**What needs to be done:** Lift out, unaltered, the lines of the material below between the line holding "Indem du lernst, welche die Fokus-Nährstoffe" and the line holding "Dann hast du alles, um eine gesunde und", counting both.

**Provided data:**

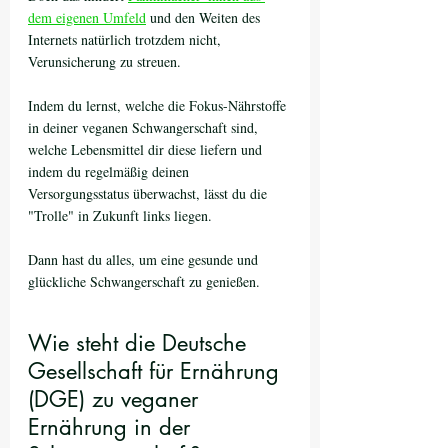
dem eigenen Umfeld
 und den Weiten des 
Internets natürlich trotzdem nicht, 
Verunsicherung zu streuen.
Indem du lernst, welche die Fokus-Nährstoffe 
in deiner veganen Schwangerschaft sind, 
welche Lebensmittel dir diese liefern und 
indem du regelmäßig deinen 
Versorgungsstatus überwachst, lässt du die 
"Trolle" in Zukunft links liegen. 
Dann hast du alles, um eine gesunde und 
glückliche Schwangerschaft zu genießen.
Wie steht die Deutsche 
Gesellschaft für Ernährung 
(DGE) zu veganer 
Ernährung in der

**Response:**
Indem du lernst, welche die Fokus-Nährstoffe 
in deiner veganen Schwangerschaft sind, 
welche Lebensmittel dir diese liefern und 
indem du regelmäßig deinen 
Versorgungsstatus überwachst, lässt du die 
"Trolle" in Zukunft links liegen. 
Dann hast du alles, um eine gesunde und 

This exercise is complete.